● WORK TO BE COMPLETED
Transcribe exactly the lines that fall between the one holding "Figure 2. LNG" and the one holding "Figure 5. Pulse", inclusive, from the entries below.

Dataset items:
------------------------------------

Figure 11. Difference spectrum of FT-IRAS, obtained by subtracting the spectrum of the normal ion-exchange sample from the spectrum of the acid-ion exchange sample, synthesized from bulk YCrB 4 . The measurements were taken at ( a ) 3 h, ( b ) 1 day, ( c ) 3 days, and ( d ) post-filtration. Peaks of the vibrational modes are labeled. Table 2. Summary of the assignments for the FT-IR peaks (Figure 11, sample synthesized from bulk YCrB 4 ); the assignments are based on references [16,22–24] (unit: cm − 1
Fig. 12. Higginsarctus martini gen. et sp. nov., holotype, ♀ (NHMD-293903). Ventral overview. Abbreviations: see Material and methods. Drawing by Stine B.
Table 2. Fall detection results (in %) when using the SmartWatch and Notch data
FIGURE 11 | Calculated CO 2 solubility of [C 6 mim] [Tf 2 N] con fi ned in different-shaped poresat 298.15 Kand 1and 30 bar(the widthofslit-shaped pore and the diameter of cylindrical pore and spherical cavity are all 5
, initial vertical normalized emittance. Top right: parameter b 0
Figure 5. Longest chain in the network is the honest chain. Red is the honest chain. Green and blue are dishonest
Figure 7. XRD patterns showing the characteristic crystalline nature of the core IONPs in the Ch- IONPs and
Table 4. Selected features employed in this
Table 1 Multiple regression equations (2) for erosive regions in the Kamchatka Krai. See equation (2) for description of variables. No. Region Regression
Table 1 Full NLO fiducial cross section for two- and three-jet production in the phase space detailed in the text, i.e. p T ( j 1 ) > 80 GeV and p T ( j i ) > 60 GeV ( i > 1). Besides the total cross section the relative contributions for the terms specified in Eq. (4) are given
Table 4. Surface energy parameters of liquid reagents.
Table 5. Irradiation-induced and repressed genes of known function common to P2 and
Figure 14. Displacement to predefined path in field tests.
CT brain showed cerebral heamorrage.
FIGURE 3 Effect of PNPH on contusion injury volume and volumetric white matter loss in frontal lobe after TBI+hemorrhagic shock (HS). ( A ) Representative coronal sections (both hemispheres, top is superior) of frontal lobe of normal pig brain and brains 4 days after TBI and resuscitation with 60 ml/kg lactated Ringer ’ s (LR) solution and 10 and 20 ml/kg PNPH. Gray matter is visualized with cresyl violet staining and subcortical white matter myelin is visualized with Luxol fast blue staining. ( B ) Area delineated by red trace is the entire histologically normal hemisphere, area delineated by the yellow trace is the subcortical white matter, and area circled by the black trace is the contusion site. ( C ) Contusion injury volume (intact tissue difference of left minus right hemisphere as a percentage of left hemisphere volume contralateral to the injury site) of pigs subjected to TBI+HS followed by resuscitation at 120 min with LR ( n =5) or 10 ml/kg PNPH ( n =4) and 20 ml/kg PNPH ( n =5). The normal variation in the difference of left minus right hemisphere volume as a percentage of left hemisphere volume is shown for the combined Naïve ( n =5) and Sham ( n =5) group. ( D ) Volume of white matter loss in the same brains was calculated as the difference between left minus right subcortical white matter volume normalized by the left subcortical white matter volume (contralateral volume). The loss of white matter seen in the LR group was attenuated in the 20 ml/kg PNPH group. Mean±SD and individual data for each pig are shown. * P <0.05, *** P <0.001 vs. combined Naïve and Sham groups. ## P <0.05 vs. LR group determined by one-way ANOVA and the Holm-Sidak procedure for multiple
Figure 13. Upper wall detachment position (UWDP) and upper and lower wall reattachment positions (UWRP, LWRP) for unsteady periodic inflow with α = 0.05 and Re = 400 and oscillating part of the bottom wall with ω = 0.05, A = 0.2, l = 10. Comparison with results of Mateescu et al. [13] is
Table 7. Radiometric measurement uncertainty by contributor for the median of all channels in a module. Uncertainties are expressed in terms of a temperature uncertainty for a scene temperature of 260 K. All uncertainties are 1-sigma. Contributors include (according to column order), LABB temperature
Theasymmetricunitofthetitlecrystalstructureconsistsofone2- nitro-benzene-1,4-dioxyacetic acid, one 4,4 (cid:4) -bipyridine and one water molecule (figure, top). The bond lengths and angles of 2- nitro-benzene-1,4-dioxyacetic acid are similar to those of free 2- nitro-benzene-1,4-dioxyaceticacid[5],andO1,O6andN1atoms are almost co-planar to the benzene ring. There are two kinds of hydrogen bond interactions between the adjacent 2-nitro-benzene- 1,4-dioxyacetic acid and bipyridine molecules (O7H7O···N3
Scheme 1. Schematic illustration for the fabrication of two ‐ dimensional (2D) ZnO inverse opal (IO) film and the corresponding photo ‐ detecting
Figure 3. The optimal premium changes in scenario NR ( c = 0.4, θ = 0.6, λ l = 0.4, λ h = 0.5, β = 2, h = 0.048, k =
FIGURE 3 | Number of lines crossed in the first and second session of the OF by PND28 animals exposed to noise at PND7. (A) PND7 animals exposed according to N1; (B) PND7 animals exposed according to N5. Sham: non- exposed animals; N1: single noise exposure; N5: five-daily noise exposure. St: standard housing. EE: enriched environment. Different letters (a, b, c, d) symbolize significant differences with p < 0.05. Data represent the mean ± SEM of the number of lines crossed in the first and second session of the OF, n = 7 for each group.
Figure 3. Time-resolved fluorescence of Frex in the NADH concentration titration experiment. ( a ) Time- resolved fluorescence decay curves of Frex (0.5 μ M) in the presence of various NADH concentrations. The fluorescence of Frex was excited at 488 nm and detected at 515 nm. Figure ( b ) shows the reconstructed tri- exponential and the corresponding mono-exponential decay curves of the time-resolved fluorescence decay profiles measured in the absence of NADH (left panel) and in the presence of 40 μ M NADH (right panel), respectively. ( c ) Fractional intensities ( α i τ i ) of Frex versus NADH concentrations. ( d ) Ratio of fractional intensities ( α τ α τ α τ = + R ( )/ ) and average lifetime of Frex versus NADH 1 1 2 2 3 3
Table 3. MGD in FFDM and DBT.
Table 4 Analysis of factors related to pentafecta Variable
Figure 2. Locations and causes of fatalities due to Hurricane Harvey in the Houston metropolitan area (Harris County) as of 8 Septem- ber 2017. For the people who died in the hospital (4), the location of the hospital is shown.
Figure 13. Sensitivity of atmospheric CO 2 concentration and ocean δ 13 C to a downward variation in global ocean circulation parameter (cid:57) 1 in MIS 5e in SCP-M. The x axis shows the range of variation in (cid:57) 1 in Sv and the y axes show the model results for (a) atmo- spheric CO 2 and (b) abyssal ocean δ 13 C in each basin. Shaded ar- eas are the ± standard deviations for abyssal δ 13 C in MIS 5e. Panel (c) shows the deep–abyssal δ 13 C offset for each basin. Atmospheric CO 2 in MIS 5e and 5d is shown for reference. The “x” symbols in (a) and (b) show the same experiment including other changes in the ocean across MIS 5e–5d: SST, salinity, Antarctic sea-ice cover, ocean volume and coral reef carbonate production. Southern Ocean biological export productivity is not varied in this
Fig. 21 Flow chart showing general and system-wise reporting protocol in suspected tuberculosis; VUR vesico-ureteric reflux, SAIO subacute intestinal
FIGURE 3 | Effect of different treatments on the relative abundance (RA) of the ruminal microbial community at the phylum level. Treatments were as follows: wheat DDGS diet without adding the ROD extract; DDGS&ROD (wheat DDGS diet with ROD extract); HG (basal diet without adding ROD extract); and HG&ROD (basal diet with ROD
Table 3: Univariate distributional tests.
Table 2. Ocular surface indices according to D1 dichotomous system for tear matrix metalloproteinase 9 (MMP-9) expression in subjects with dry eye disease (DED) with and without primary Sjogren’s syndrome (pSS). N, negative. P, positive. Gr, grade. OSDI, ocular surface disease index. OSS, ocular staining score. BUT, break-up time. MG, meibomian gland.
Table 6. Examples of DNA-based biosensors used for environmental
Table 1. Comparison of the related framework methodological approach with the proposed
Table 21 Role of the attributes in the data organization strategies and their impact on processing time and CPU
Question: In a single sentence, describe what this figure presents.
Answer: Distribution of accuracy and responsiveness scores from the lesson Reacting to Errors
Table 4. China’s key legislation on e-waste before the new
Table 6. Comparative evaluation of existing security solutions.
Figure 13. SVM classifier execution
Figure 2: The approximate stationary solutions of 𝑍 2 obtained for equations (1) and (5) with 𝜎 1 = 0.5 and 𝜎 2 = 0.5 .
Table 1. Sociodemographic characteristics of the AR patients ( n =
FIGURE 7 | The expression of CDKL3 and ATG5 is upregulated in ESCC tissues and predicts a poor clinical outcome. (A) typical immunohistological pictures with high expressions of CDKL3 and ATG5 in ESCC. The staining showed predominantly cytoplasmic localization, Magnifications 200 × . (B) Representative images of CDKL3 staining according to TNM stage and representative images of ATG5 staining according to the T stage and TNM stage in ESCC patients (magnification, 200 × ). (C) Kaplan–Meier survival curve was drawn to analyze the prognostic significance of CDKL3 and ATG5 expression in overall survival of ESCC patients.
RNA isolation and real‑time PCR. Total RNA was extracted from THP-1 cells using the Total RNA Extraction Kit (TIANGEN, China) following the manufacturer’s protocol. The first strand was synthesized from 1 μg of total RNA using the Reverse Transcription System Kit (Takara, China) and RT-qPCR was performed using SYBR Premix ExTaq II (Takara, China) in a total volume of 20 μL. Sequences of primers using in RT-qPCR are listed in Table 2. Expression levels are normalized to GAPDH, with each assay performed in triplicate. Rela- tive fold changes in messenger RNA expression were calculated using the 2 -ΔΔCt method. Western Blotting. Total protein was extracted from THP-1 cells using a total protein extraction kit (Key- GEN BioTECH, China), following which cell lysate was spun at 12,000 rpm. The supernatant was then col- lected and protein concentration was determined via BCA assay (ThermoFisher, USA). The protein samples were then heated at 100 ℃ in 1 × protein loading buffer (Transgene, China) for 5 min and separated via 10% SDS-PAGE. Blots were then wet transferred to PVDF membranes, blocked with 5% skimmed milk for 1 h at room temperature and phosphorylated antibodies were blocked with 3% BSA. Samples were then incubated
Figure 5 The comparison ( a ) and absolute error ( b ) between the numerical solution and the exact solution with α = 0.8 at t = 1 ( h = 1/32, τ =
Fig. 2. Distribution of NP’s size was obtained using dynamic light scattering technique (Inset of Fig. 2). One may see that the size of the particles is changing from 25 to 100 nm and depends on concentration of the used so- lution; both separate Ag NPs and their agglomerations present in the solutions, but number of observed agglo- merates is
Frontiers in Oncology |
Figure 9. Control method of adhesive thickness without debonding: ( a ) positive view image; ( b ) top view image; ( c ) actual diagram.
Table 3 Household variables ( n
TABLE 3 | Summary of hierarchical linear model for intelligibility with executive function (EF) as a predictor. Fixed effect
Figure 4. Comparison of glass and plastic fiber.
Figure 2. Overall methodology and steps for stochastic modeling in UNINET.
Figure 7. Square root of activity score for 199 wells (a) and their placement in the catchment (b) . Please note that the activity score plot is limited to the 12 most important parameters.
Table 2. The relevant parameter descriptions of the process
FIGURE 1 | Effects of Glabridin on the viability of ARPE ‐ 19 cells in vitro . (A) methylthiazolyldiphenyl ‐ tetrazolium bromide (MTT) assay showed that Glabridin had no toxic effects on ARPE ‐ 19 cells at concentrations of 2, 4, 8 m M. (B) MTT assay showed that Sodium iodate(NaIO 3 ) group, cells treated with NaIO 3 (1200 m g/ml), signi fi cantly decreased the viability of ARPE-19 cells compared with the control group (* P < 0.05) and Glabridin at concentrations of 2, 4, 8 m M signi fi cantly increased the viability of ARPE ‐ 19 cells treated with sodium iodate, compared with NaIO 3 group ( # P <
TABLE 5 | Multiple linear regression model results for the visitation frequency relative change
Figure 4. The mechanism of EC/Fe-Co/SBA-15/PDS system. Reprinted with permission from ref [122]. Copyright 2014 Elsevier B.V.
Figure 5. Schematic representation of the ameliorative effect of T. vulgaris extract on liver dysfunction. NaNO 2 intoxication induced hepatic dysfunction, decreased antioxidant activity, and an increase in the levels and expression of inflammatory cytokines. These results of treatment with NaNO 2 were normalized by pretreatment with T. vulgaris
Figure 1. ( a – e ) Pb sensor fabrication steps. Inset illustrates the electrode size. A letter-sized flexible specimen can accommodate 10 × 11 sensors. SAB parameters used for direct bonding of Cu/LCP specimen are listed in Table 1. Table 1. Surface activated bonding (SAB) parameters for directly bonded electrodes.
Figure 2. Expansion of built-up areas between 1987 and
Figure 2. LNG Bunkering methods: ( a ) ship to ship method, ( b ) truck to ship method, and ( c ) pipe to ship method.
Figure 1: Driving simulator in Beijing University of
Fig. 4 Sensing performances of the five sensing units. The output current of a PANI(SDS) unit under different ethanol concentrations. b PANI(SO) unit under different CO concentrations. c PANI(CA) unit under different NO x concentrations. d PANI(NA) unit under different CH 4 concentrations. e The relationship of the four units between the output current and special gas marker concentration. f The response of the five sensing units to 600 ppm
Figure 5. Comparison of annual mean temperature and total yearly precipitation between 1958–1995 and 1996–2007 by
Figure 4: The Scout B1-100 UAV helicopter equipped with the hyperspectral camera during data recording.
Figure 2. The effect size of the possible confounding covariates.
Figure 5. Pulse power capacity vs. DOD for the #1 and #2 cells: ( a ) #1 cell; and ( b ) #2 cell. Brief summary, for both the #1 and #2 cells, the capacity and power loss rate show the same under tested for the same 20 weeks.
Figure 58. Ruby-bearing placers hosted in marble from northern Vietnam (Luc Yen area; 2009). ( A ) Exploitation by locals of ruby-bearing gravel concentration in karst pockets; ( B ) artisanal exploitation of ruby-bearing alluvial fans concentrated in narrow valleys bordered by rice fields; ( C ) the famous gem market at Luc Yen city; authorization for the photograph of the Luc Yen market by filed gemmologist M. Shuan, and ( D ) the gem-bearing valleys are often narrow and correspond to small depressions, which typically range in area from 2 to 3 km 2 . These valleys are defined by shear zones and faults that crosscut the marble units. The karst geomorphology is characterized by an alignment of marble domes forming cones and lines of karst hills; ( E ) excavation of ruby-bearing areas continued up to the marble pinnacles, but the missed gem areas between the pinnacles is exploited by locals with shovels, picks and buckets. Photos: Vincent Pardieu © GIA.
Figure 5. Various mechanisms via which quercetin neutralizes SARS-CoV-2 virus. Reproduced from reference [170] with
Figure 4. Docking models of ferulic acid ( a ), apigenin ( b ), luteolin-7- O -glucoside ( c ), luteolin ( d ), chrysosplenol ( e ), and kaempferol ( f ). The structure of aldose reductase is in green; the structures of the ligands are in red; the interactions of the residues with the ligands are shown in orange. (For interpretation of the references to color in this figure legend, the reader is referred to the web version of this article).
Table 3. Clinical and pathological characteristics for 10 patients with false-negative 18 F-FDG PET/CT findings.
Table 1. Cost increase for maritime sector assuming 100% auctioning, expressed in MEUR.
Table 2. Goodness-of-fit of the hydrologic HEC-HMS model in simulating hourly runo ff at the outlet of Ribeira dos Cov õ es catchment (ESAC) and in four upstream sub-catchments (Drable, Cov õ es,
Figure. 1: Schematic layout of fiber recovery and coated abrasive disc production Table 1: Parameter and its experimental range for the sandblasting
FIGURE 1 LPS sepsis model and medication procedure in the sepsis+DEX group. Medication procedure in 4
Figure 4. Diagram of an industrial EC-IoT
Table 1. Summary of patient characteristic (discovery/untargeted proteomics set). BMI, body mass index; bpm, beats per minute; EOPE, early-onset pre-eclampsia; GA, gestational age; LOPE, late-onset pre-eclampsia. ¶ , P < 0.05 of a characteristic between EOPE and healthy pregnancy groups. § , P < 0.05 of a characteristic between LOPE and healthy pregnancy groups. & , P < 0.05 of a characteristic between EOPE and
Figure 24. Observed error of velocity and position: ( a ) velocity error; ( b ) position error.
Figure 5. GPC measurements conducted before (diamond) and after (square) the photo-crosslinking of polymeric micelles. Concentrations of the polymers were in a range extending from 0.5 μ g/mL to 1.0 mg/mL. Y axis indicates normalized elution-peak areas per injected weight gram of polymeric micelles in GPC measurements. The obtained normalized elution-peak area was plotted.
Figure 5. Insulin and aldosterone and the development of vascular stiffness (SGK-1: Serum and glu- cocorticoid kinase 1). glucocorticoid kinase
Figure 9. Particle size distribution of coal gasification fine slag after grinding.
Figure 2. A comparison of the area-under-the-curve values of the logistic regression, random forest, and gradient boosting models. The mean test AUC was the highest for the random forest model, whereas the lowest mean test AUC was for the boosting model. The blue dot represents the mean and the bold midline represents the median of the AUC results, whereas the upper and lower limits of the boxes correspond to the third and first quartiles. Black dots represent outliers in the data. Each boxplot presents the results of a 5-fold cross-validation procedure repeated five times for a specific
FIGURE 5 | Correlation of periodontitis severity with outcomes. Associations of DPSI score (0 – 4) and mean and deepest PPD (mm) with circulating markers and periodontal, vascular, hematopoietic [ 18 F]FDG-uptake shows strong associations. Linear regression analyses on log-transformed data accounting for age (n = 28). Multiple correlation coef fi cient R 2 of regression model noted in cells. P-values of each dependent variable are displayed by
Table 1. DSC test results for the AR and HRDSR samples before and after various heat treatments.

------------------------------------

● EXERCISE RESPONSE
Figure 2. LNG Bunkering methods: ( a ) ship to ship method, ( b ) truck to ship method, and ( c ) pipe to ship method.
Figure 1: Driving simulator in Beijing University of
Fig. 4 Sensing performances of the five sensing units. The output current of a PANI(SDS) unit under different ethanol concentrations. b PANI(SO) unit under different CO concentrations. c PANI(CA) unit under different NO x concentrations. d PANI(NA) unit under different CH 4 concentrations. e The relationship of the four units between the output current and special gas marker concentration. f The response of the five sensing units to 600 ppm
Figure 5. Comparison of annual mean temperature and total yearly precipitation between 1958–1995 and 1996–2007 by
Figure 4: The Scout B1-100 UAV helicopter equipped with the hyperspectral camera during data recording.
Figure 2. The effect size of the possible confounding covariates.
Figure 5. Pulse power capacity vs. DOD for the #1 and #2 cells: ( a ) #1 cell; and ( b ) #2 cell. Brief summary, for both the #1 and #2 cells, the capacity and power loss rate show the same under tested for the same 20 weeks.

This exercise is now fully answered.